(Recorded information begins)

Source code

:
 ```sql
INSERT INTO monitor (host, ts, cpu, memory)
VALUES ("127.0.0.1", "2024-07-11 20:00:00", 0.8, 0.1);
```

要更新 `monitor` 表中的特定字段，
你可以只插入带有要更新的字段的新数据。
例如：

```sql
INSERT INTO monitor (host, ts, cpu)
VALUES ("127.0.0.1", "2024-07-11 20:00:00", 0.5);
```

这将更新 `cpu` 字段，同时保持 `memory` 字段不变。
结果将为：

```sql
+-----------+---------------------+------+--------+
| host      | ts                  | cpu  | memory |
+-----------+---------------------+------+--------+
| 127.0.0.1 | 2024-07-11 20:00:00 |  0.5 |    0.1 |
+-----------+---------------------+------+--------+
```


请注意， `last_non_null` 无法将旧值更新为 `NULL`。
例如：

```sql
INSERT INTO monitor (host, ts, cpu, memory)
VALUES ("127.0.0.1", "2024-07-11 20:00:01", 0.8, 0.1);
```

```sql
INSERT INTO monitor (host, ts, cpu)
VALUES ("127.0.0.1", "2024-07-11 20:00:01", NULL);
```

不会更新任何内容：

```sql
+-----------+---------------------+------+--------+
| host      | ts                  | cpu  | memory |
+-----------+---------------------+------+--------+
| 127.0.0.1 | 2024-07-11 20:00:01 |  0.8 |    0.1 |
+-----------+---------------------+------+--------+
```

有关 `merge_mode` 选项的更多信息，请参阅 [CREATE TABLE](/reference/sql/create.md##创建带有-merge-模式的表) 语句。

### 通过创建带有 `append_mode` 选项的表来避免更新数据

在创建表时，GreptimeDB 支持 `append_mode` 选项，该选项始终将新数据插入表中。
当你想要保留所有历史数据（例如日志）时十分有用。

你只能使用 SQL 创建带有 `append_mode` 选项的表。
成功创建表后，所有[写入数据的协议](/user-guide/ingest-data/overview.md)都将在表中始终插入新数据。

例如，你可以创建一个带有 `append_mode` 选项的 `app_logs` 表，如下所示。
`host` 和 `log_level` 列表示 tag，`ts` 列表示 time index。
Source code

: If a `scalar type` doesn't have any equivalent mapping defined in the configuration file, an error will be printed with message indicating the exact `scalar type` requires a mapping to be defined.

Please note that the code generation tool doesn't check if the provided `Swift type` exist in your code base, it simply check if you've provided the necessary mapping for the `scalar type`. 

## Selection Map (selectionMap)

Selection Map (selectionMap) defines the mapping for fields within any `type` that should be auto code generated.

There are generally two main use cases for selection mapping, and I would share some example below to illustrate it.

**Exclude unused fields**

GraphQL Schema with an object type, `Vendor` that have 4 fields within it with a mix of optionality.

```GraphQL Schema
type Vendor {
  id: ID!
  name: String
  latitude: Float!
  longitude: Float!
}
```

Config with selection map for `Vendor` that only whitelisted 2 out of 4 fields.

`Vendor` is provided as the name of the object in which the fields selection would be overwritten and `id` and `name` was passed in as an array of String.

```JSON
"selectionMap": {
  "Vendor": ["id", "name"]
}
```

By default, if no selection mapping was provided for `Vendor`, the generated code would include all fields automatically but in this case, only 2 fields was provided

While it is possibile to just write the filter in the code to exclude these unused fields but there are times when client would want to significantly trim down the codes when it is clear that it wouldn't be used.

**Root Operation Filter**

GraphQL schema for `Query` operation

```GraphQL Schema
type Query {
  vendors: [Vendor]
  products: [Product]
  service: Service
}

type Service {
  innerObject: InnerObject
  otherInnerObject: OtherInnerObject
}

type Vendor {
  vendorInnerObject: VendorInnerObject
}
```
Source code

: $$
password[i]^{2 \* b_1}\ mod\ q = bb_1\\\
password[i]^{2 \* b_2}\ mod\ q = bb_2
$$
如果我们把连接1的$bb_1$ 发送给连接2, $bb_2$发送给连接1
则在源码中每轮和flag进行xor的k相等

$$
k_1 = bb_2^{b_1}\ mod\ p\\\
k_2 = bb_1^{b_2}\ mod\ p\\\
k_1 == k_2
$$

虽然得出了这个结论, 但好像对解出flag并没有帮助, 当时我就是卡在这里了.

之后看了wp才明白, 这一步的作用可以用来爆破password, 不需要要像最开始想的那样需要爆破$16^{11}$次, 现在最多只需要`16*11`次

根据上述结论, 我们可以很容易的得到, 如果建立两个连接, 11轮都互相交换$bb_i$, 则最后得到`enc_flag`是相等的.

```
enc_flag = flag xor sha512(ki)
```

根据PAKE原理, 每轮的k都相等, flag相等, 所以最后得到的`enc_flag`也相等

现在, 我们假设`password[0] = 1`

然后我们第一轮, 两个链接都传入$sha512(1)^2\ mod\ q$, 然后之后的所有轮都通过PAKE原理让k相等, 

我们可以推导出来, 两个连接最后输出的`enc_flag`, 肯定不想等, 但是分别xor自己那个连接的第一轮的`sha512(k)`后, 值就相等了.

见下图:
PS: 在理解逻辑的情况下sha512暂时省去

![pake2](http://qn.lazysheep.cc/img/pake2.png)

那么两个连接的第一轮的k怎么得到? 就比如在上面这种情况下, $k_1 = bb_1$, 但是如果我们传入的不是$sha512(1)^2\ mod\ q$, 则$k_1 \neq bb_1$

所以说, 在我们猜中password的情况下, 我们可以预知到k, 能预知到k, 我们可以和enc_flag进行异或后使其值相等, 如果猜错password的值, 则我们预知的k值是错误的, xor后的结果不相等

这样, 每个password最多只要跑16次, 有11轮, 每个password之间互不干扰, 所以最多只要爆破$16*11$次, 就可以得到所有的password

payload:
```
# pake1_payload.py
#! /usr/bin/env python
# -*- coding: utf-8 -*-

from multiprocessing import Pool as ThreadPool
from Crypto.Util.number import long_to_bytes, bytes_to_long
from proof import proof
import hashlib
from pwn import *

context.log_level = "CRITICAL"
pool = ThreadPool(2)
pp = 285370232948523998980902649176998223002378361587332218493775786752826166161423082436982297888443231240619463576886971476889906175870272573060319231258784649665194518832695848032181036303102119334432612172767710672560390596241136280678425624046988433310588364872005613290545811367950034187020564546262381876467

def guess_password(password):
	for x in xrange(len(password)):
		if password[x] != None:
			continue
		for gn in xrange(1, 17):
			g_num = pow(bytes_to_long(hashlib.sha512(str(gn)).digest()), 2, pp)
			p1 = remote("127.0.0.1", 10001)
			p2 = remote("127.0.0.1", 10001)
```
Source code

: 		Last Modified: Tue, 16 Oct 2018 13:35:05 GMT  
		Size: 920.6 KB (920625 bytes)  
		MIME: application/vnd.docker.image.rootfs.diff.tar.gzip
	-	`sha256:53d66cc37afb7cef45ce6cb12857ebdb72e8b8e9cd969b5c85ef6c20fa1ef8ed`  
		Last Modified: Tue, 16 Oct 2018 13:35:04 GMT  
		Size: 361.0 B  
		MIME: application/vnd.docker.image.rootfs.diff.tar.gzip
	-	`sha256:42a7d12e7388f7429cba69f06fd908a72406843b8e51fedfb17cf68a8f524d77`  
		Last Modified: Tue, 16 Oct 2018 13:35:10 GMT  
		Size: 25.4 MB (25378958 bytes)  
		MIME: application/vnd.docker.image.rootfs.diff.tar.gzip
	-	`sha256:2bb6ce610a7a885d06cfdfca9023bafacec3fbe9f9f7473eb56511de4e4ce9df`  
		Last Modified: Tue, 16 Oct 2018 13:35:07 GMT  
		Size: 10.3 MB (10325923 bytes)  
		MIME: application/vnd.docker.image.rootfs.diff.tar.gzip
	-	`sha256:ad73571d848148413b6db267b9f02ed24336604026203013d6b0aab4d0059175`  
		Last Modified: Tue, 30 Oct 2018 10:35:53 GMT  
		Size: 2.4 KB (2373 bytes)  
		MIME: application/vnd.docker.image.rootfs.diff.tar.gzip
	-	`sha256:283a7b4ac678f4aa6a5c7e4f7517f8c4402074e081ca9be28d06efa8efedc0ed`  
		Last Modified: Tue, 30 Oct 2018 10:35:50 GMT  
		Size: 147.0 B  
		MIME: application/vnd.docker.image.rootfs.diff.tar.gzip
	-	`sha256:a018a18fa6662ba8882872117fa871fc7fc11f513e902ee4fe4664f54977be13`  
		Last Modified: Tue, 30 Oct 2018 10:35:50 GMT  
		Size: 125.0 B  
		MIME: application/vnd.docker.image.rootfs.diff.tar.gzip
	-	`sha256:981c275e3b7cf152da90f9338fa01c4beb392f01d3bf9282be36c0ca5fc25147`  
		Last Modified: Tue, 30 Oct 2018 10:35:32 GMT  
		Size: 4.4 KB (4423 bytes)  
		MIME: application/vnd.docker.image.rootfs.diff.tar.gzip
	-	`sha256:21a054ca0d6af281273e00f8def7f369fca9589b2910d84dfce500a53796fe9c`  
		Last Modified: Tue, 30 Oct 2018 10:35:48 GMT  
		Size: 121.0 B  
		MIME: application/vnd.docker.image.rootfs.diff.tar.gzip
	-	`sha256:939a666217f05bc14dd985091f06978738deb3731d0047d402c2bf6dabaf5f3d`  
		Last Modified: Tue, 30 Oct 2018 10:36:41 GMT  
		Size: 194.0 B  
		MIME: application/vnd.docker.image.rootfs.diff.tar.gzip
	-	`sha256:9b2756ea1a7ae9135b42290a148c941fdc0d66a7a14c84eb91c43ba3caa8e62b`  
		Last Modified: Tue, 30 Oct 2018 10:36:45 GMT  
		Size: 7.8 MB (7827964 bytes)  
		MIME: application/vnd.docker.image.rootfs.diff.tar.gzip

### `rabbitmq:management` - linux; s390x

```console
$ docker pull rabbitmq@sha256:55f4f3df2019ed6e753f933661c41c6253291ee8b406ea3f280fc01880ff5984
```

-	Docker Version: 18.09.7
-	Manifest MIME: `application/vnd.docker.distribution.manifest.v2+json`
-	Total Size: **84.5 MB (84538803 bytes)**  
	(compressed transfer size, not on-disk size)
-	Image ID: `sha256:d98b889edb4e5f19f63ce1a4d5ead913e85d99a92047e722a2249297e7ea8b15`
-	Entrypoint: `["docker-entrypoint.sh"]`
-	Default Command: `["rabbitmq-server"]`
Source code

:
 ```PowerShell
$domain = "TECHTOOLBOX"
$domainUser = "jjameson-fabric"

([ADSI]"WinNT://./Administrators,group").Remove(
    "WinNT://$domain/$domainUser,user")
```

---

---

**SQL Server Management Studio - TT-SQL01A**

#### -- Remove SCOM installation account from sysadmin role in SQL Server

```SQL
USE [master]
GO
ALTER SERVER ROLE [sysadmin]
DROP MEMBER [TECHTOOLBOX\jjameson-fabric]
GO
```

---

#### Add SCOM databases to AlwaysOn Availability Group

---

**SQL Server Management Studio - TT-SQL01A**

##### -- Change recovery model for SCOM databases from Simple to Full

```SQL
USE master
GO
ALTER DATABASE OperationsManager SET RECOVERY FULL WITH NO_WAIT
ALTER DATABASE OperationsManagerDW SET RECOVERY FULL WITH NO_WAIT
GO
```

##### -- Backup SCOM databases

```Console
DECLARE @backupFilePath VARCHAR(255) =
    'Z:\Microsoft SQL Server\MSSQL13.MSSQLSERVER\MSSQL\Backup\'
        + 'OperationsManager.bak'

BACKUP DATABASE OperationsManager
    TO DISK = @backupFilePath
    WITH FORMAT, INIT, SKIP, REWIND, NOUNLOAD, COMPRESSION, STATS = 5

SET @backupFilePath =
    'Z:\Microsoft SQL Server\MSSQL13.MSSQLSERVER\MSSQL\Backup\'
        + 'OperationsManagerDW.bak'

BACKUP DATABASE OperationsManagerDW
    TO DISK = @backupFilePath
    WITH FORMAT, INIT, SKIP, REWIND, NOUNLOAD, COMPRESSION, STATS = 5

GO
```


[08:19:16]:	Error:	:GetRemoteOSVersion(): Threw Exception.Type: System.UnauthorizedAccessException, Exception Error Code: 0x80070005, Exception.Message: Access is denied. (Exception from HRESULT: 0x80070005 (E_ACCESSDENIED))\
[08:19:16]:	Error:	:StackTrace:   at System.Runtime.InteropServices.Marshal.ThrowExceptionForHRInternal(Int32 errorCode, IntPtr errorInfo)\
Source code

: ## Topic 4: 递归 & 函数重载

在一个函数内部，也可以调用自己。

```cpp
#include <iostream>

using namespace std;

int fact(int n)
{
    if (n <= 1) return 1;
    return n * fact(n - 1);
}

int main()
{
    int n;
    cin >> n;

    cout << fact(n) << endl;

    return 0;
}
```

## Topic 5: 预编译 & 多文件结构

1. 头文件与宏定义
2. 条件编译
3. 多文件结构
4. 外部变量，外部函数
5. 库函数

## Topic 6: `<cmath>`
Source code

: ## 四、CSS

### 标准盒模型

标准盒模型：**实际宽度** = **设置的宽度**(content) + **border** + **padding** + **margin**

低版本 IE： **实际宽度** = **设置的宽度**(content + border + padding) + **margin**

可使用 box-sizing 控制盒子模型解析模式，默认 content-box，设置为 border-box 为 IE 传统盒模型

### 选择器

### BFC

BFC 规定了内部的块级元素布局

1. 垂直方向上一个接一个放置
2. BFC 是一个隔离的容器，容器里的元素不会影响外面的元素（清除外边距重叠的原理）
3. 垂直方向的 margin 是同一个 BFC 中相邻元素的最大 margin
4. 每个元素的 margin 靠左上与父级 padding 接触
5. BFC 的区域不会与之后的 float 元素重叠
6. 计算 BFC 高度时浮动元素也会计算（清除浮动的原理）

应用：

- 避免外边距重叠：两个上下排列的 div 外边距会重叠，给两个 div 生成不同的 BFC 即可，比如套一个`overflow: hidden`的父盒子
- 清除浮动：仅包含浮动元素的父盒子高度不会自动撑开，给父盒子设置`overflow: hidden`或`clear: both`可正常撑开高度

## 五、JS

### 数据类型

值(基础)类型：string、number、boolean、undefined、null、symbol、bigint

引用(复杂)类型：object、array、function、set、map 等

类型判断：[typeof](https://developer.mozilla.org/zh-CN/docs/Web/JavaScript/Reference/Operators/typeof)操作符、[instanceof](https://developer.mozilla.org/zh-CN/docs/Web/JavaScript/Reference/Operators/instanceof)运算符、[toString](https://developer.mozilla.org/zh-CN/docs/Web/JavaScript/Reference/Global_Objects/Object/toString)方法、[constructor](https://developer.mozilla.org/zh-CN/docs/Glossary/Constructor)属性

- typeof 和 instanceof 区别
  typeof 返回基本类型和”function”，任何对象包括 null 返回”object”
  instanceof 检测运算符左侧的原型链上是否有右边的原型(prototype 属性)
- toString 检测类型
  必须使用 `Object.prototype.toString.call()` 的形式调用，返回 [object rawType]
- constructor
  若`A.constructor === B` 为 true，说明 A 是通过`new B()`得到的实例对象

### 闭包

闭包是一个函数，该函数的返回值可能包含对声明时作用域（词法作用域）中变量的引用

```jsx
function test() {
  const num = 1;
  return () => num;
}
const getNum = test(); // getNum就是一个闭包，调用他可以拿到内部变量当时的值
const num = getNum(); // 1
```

(Recorded information ends)

Working through the data above, find every line holding "margin" and copy it.

# Solution for this problem
标准盒模型：**实际宽度** = **设置的宽度**(content) + **border** + **padding** + **margin**
低版本 IE： **实际宽度** = **设置的宽度**(content + border + padding) + **margin**
3. 垂直方向的 margin 是同一个 BFC 中相邻元素的最大 margin
4. 每个元素的 margin 靠左上与父级 padding 接触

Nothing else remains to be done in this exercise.